Task brief: Rename the field "catalogue / barcode" to "catalog / barcode" in every one of the rows below. Reproduce the rows with no other change.

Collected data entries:
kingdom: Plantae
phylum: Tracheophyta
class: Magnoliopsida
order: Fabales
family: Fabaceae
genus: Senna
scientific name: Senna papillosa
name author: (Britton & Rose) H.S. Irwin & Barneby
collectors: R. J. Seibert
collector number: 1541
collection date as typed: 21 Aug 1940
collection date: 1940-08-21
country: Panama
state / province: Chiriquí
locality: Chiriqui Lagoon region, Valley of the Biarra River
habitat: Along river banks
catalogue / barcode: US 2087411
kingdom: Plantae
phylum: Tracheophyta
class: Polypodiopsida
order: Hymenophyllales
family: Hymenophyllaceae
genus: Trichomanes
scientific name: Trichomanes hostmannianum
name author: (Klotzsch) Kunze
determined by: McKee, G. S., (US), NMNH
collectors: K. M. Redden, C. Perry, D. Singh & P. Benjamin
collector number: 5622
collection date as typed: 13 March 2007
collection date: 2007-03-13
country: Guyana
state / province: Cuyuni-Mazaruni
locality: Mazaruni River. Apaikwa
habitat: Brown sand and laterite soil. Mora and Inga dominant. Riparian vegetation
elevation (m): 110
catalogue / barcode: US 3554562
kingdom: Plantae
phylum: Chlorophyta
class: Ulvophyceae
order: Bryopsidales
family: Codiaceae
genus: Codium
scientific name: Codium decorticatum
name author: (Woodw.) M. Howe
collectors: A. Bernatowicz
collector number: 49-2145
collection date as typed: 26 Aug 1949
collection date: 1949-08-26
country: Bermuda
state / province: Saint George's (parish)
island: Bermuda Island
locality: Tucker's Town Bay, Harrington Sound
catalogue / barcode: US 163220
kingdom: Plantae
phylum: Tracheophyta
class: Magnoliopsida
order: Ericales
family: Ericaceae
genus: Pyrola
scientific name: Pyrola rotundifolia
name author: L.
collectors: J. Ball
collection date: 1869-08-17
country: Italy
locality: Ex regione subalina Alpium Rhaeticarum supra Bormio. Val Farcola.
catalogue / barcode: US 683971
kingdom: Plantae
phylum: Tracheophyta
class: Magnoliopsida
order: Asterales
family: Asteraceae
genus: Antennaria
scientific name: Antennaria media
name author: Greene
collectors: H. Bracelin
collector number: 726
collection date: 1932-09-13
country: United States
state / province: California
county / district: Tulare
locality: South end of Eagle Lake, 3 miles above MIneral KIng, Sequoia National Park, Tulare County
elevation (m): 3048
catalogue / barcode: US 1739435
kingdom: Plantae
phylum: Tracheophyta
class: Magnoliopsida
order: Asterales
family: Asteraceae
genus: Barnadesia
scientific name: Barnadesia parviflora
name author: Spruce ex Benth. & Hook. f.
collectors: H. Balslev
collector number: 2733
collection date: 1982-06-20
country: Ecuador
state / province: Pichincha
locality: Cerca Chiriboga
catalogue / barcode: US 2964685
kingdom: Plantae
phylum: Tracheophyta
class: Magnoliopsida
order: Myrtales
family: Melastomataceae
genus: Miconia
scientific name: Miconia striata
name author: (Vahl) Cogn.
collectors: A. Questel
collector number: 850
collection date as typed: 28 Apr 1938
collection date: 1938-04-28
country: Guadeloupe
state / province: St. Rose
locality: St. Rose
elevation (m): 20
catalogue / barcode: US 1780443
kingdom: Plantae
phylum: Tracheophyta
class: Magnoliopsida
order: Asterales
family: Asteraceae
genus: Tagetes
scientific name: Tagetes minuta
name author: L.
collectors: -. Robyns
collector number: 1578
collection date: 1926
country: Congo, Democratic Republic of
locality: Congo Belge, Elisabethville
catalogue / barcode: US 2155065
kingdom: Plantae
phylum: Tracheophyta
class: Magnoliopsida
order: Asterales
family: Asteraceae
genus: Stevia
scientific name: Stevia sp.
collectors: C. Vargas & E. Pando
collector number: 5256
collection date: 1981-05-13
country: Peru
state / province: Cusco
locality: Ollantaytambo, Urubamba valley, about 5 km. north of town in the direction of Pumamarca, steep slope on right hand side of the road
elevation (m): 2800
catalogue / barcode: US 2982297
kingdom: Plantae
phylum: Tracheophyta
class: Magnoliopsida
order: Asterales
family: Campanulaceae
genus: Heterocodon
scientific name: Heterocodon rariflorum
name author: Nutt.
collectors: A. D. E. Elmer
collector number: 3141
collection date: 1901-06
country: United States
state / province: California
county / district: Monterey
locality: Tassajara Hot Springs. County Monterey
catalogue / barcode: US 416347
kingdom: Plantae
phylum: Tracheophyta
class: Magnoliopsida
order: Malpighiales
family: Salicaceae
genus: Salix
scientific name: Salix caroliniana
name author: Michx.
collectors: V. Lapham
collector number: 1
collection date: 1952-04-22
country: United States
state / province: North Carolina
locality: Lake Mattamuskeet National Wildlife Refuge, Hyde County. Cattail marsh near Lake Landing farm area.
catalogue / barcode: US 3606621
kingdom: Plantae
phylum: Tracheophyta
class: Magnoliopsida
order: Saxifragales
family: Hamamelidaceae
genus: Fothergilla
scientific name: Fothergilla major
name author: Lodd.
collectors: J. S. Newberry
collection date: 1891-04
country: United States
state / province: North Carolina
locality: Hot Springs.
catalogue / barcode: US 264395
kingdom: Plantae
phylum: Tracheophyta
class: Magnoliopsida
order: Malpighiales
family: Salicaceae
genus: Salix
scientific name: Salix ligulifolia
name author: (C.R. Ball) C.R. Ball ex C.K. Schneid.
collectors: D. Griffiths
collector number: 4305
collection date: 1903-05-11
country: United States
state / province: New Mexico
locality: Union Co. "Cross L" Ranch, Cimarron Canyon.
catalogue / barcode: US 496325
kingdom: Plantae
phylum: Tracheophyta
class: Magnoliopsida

Response to the exercise:
kingdom: Plantae
phylum: Tracheophyta
class: Magnoliopsida
order: Fabales
family: Fabaceae
genus: Senna
scientific name: Senna papillosa
name author: (Britton & Rose) H.S. Irwin & Barneby
collectors: R. J. Seibert
collector number: 1541
collection date as typed: 21 Aug 1940
collection date: 1940-08-21
country: Panama
state / province: Chiriquí
locality: Chiriqui Lagoon region, Valley of the Biarra River
habitat: Along river banks
catalog / barcode: US 2087411
kingdom: Plantae
phylum: Tracheophyta
class: Polypodiopsida
order: Hymenophyllales
family: Hymenophyllaceae
genus: Trichomanes
scientific name: Trichomanes hostmannianum
name author: (Klotzsch) Kunze
determined by: McKee, G. S., (US), NMNH
collectors: K. M. Redden, C. Perry, D. Singh & P. Benjamin
collector number: 5622
collection date as typed: 13 March 2007
collection date: 2007-03-13
country: Guyana
state / province: Cuyuni-Mazaruni
locality: Mazaruni River. Apaikwa
habitat: Brown sand and laterite soil. Mora and Inga dominant. Riparian vegetation
elevation (m): 110
catalog / barcode: US 3554562
kingdom: Plantae
phylum: Chlorophyta
class: Ulvophyceae
order: Bryopsidales
family: Codiaceae
genus: Codium
scientific name: Codium decorticatum
name author: (Woodw.) M. Howe
collectors: A. Bernatowicz
collector number: 49-2145
collection date as typed: 26 Aug 1949
collection date: 1949-08-26
country: Bermuda
state / province: Saint George's (parish)
island: Bermuda Island
locality: Tucker's Town Bay, Harrington Sound
catalog / barcode: US 163220
kingdom: Plantae
phylum: Tracheophyta
class: Magnoliopsida
order: Ericales
family: Ericaceae
genus: Pyrola
scientific name: Pyrola rotundifolia
name author: L.
collectors: J. Ball
collection date: 1869-08-17
country: Italy
locality: Ex regione subalina Alpium Rhaeticarum supra Bormio. Val Farcola.
catalog / barcode: US 683971
kingdom: Plantae
phylum: Tracheophyta
class: Magnoliopsida
order: Asterales
family: Asteraceae
genus: Antennaria
scientific name: Antennaria media
name author: Greene
collectors: H. Bracelin
collector number: 726
collection date: 1932-09-13
country: United States
state / province: California
county / district: Tulare
locality: South end of Eagle Lake, 3 miles above MIneral KIng, Sequoia National Park, Tulare County
elevation (m): 3048
catalog / barcode: US 1739435
kingdom: Plantae
phylum: Tracheophyta
class: Magnoliopsida
order: Asterales
family: Asteraceae
genus: Barnadesia
scientific name: Barnadesia parviflora
name author: Spruce ex Benth. & Hook. f.
collectors: H. Balslev
collector number: 2733
collection date: 1982-06-20
country: Ecuador
state / province: Pichincha
locality: Cerca Chiriboga
catalog / barcode: US 2964685
kingdom: Plantae
phylum: Tracheophyta
class: Magnoliopsida
order: Myrtales
family: Melastomataceae
genus: Miconia
scientific name: Miconia striata
name author: (Vahl) Cogn.
collectors: A. Questel
collector number: 850
collection date as typed: 28 Apr 1938
collection date: 1938-04-28
country: Guadeloupe
state / province: St. Rose
locality: St. Rose
elevation (m): 20
catalog / barcode: US 1780443
kingdom: Plantae
phylum: Tracheophyta
class: Magnoliopsida
order: Asterales
family: Asteraceae
genus: Tagetes
scientific name: Tagetes minuta
name author: L.
collectors: -. Robyns
collector number: 1578
collection date: 1926
country: Congo, Democratic Republic of
locality: Congo Belge, Elisabethville
catalog / barcode: US 2155065
kingdom: Plantae
phylum: Tracheophyta
class: Magnoliopsida
order: Asterales
family: Asteraceae
genus: Stevia
scientific name: Stevia sp.
collectors: C. Vargas & E. Pando
collector number: 5256
collection date: 1981-05-13
country: Peru
state / province: Cusco
locality: Ollantaytambo, Urubamba valley, about 5 km. north of town in the direction of Pumamarca, steep slope on right hand side of the road
elevation (m): 2800
catalog / barcode: US 2982297
kingdom: Plantae
phylum: Tracheophyta
class: Magnoliopsida
order: Asterales
family: Campanulaceae
genus: Heterocodon
scientific name: Heterocodon rariflorum
name author: Nutt.
collectors: A. D. E. Elmer
collector number: 3141
collection date: 1901-06
country: United States
state / province: California
county / district: Monterey
locality: Tassajara Hot Springs. County Monterey
catalog / barcode: US 416347
kingdom: Plantae
phylum: Tracheophyta
class: Magnoliopsida
order: Malpighiales
family: Salicaceae
genus: Salix
scientific name: Salix caroliniana
name author: Michx.
collectors: V. Lapham
collector number: 1
collection date: 1952-04-22
country: United States
state / province: North Carolina
locality: Lake Mattamuskeet National Wildlife Refuge, Hyde County. Cattail marsh near Lake Landing farm area.
catalog / barcode: US 3606621
kingdom: Plantae
phylum: Tracheophyta
class: Magnoliopsida
order: Saxifragales
family: Hamamelidaceae
genus: Fothergilla
scientific name: Fothergilla major
name author: Lodd.
collectors: J. S. Newberry
collection date: 1891-04
country: United States
state / province: North Carolina
locality: Hot Springs.
catalog / barcode: US 264395
kingdom: Plantae
phylum: Tracheophyta
class: Magnoliopsida
order: Malpighiales
family: Salicaceae
genus: Salix
scientific name: Salix ligulifolia
name author: (C.R. Ball) C.R. Ball ex C.K. Schneid.
collectors: D. Griffiths
collector number: 4305
collection date: 1903-05-11
country: United States
state / province: New Mexico
locality: Union Co. "Cross L" Ranch, Cimarron Canyon.
catalog / barcode: US 496325
kingdom: Plantae
phylum: Tracheophyta
class: Magnoliopsida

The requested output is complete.